‘While the band played on’

23 November 2012 | , , ,

Adam Curtis, Like Lars Von Trier, is a manipulator of emotions. I mean this as a profund compliment. Being a scholar of people’s minds, I find Curtis takes account of the viewers, showing us our own complicitness in whatever topic he is exposing. I went to see Luke Fowler‘s film on R.D. Laing, All Divided Selves, on Wednesday. I loved it, especially what he called his methodology: his academic approach to archival footage coupled with snippets of what is closest to him, his family, to achieve a work that does not position itself, that is questioning of a figure and an approach.

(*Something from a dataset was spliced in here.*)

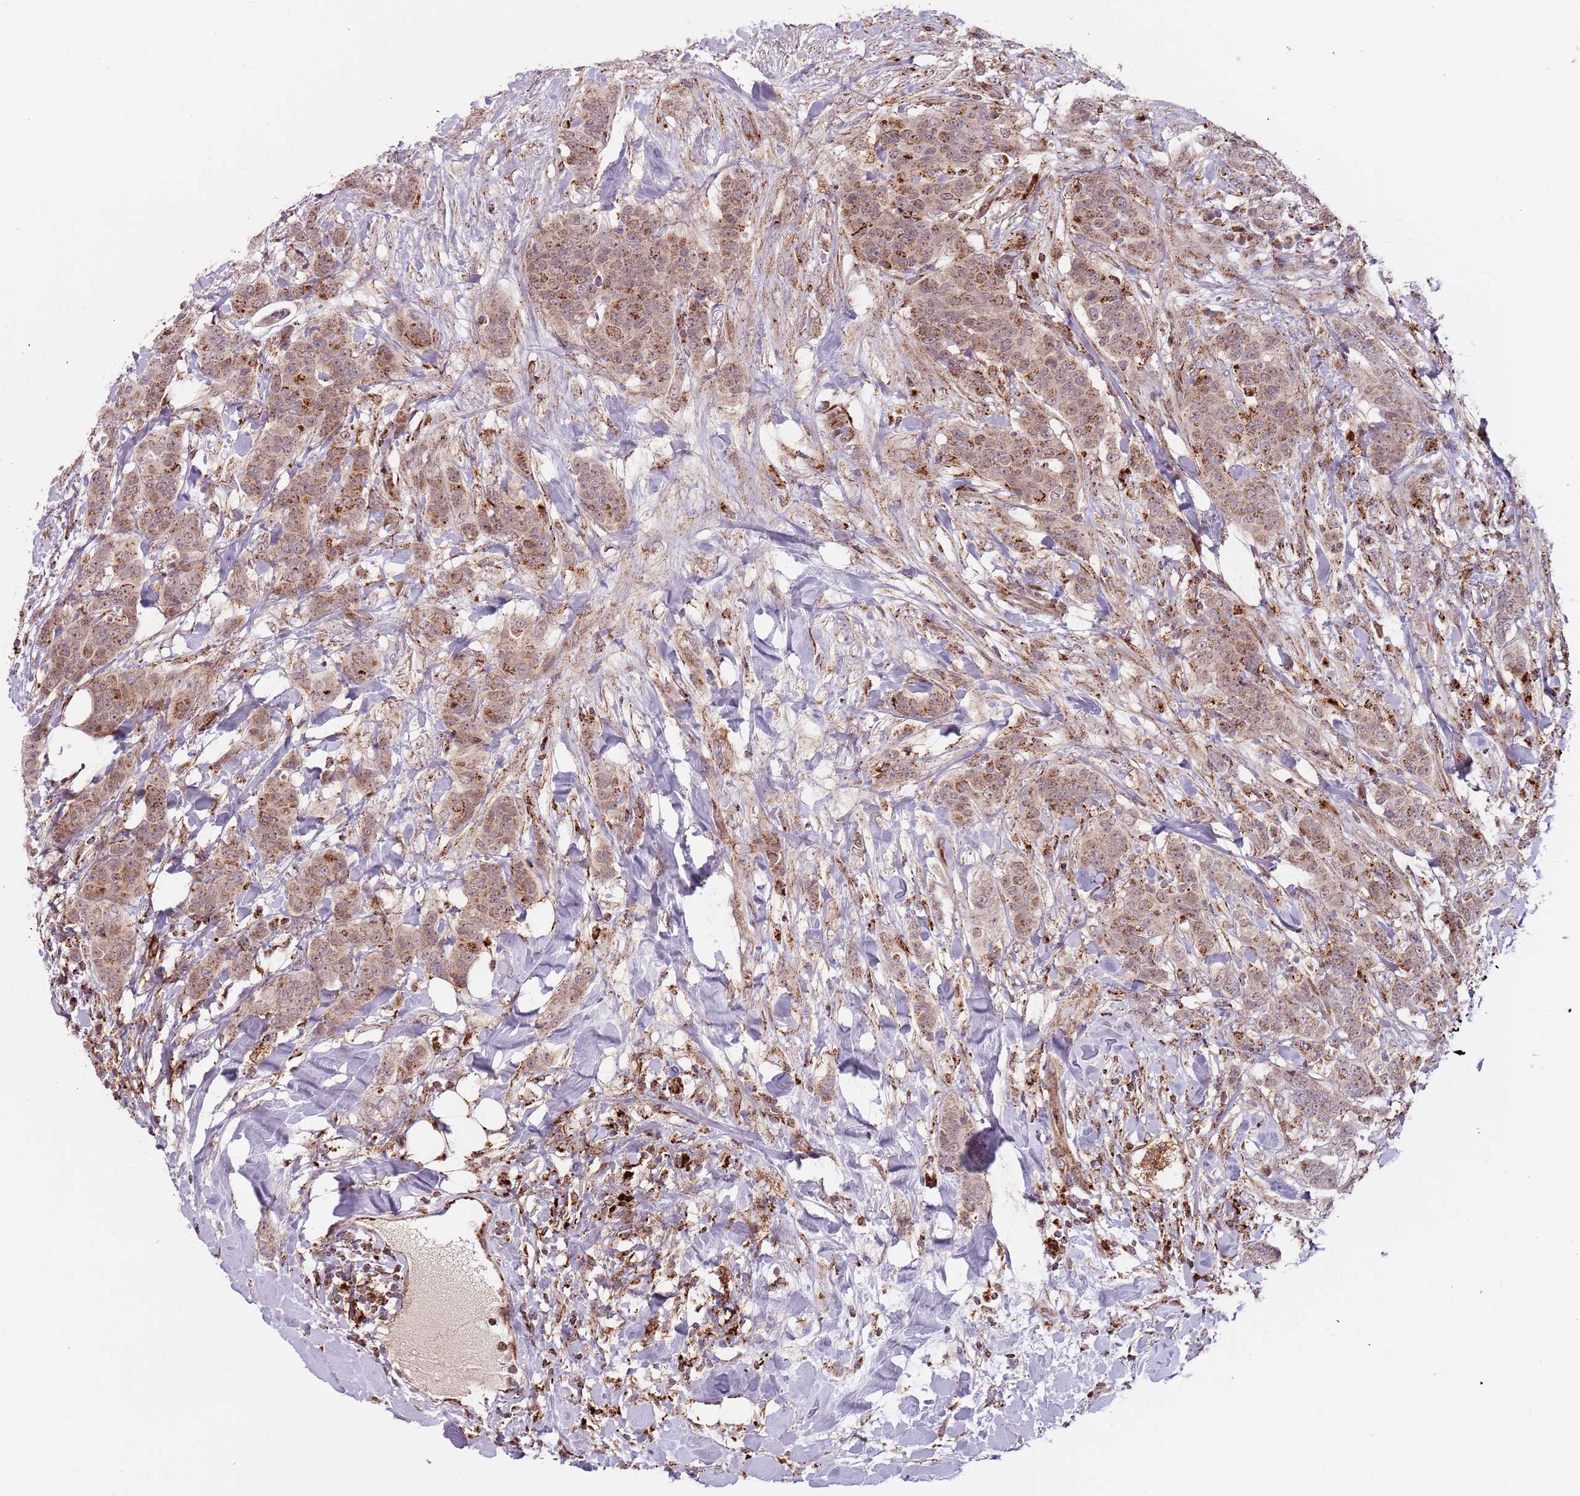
{"staining": {"intensity": "moderate", "quantity": ">75%", "location": "cytoplasmic/membranous"}, "tissue": "breast cancer", "cell_type": "Tumor cells", "image_type": "cancer", "snomed": [{"axis": "morphology", "description": "Duct carcinoma"}, {"axis": "topography", "description": "Breast"}], "caption": "About >75% of tumor cells in breast cancer (invasive ductal carcinoma) reveal moderate cytoplasmic/membranous protein positivity as visualized by brown immunohistochemical staining.", "gene": "ULK3", "patient": {"sex": "female", "age": 40}}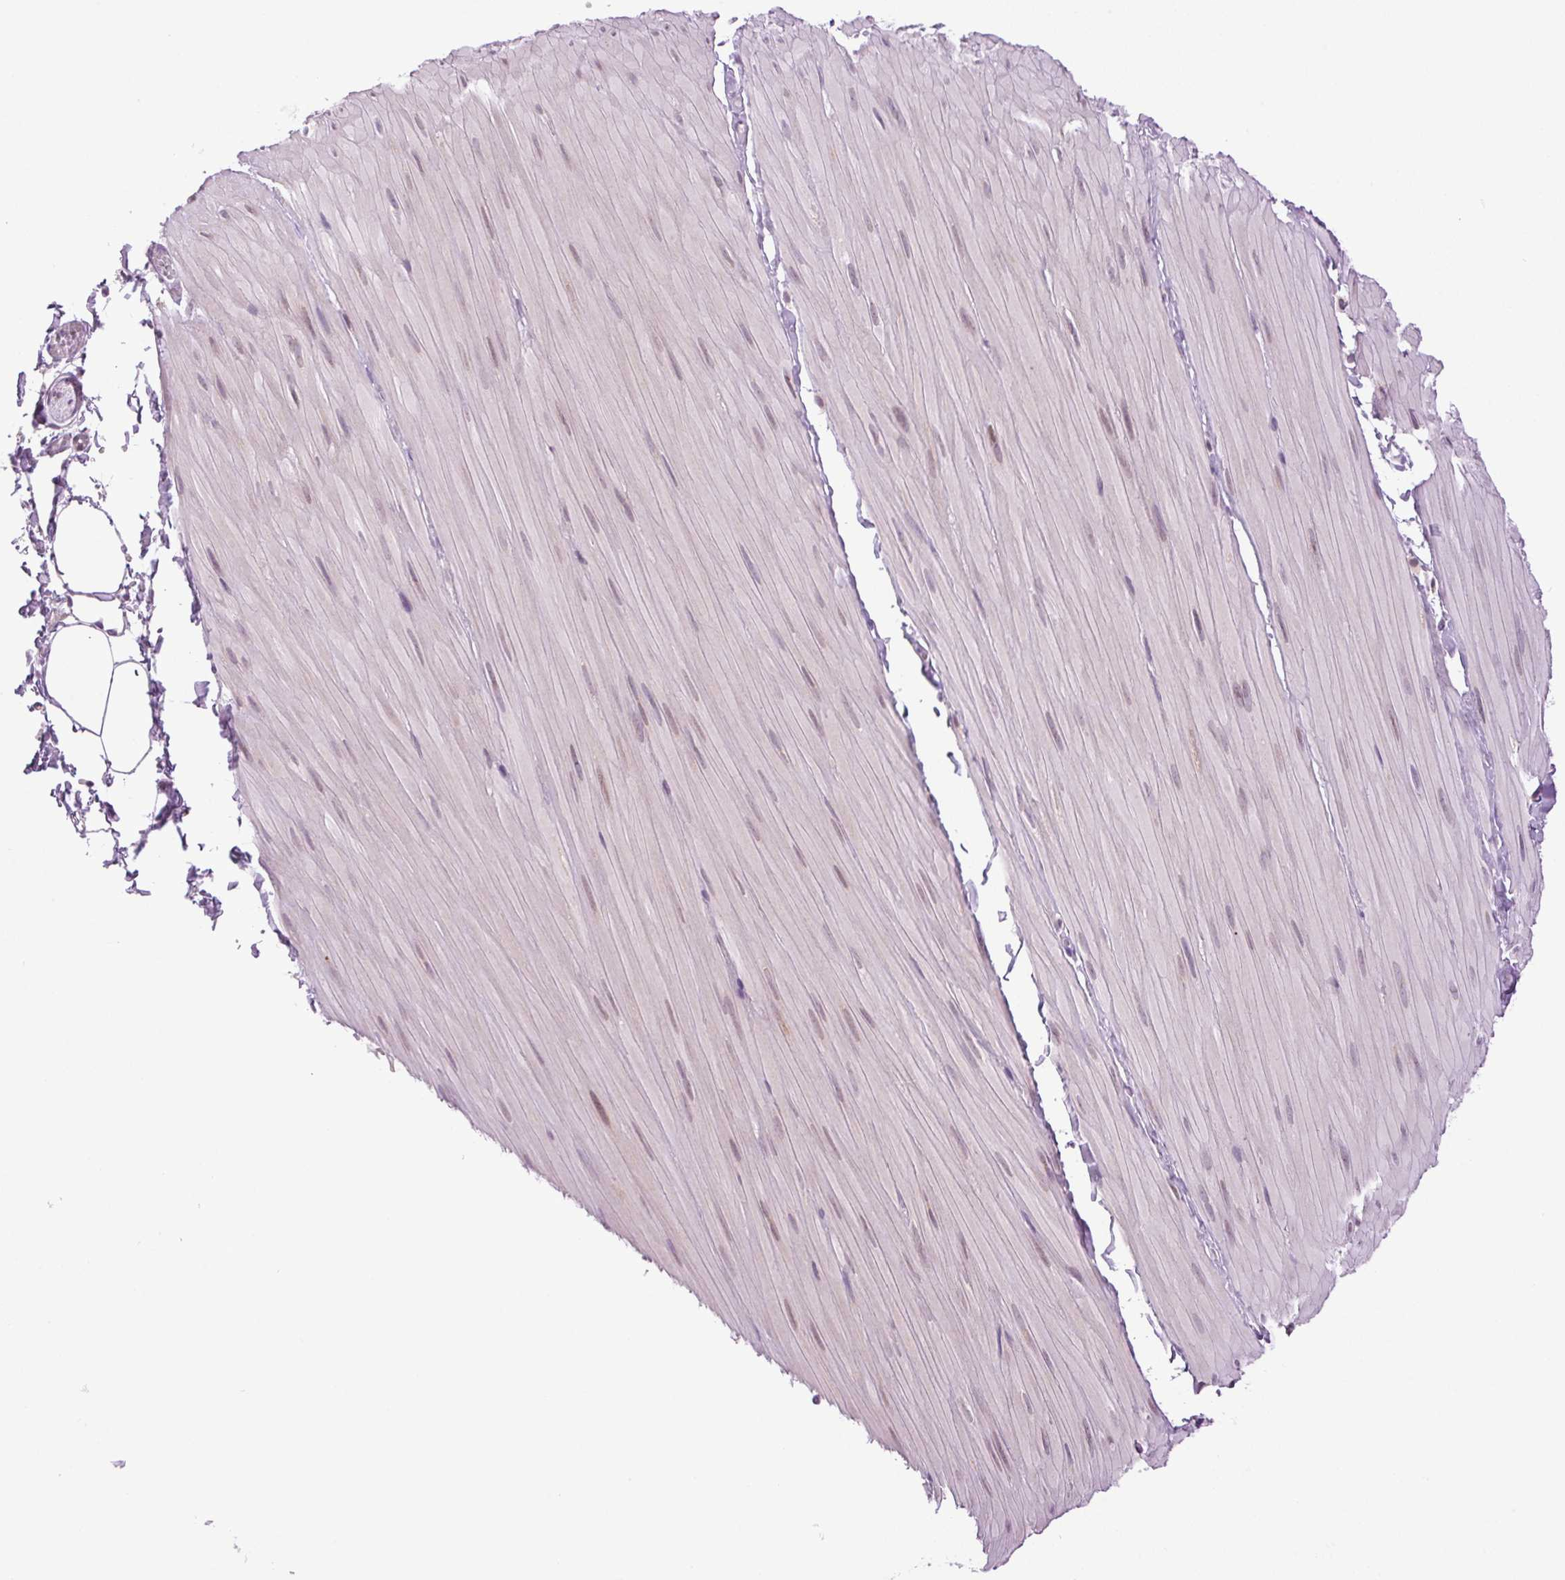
{"staining": {"intensity": "negative", "quantity": "none", "location": "none"}, "tissue": "adipose tissue", "cell_type": "Adipocytes", "image_type": "normal", "snomed": [{"axis": "morphology", "description": "Normal tissue, NOS"}, {"axis": "topography", "description": "Smooth muscle"}, {"axis": "topography", "description": "Peripheral nerve tissue"}], "caption": "This is an immunohistochemistry (IHC) photomicrograph of normal adipose tissue. There is no staining in adipocytes.", "gene": "SMIM13", "patient": {"sex": "male", "age": 58}}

Fowler’s work made me think of Curtis, and the relation to archival footage, the meaning of what we keep as history and memory. Curtis is heavily positioned in his work. He knows this, explores it and exploits it. And here, I am not aligning myself with camps Fowler or Curtis in relation to the material. I am just trying to think through my own position in relation to power, to the formation of my own knowledge and emotion when I see these works.

In a sense, I am asking someone (it may fall onto me, of course) to organise a round table with both of them to work through the questions Curtis raises in his latest blog post. Watch the videos, they are a perfect example of a methodological approach through images, as is Fowler’s work.

For the last year or so I have been collecting all sorts of footage of people dancing that I found in the BBC archives. In all I gathered over two thousand shots culled from all kinds of programmes. I then cut some of them together to music by the wonderful 70s German band Neu.

I think it gives a sense that we are all together in the dance.

I then took exactly the same sequence of images – I haven’t altered even a frame – and put them to a montage of some very different music. There are all sorts of songs and pieces in there – but it owes a great deal to the great romantic musical genius of our age – Burial.

I think that this other version leads you to look at the people dancing in a very different way. The feeling it evokes is how separate we are – and how isolated we sometimes are from one another.


3 thoughts on “‘While the band played on’

  1. I think that a brilliant idea to bring Curtis and Fowler together. In the meantime take a look at this this conversation between Adam Curtis and Hans Ulrich Obrist brought together by eFlux people.
    You can get a good idea where Curtis is coming from. He did a PhD in politics at Oxford and also taught there:

    “To get a PhD, you have to find something that no one else has done, possess it, and then build a ring fence of quotations and references around it to protect it. In the 1980s, the academic world was facing uncertainty and because of that becoming increasingly cynical and corrupted. So I decided to leave, but without knowing what to do next. […] And I ended up making films about talking dogs. So there wasn’t a moment of epiphany, but it was more like a strange drug-induced experience of lurching from one extreme to another, from teaching politics at Oxford and getting bored to making films about talking dogs and dogs that could sing. But I loved it, I just thought it was simply wonderful.”

    So now i am really curious, i must admit.

  2. What an interesting guy, Michael. I really enjoyed hearing him talk at the Boring Conference last year, as I enjoyed Luke this Wednesday. Two fascinating moving image people. Lets get them together, Michael, me and you!

    PS: That interview is amazing. I got it as an epub from you!

  3. Oh, yes, i remember you saying so. I had a long discussion w a friend of mine about an issue he mentions in the eflux publication. Which i consider a really serious one.
    In a nutshell: Curtis says that today things have become so complex that it is next to impossible to understand enough in order to tell a coherent story. That means his methods are experiencing a breakdown and have become outdated. That is quite a disaster. As i understand it he appears to blame ‘them’ (politics, banks, etc.) for deliberately obfuscating what they are doing. My friend says that this was a sign of the times and that he simply should adopt new methods of storytelling. We have to discuss this another time.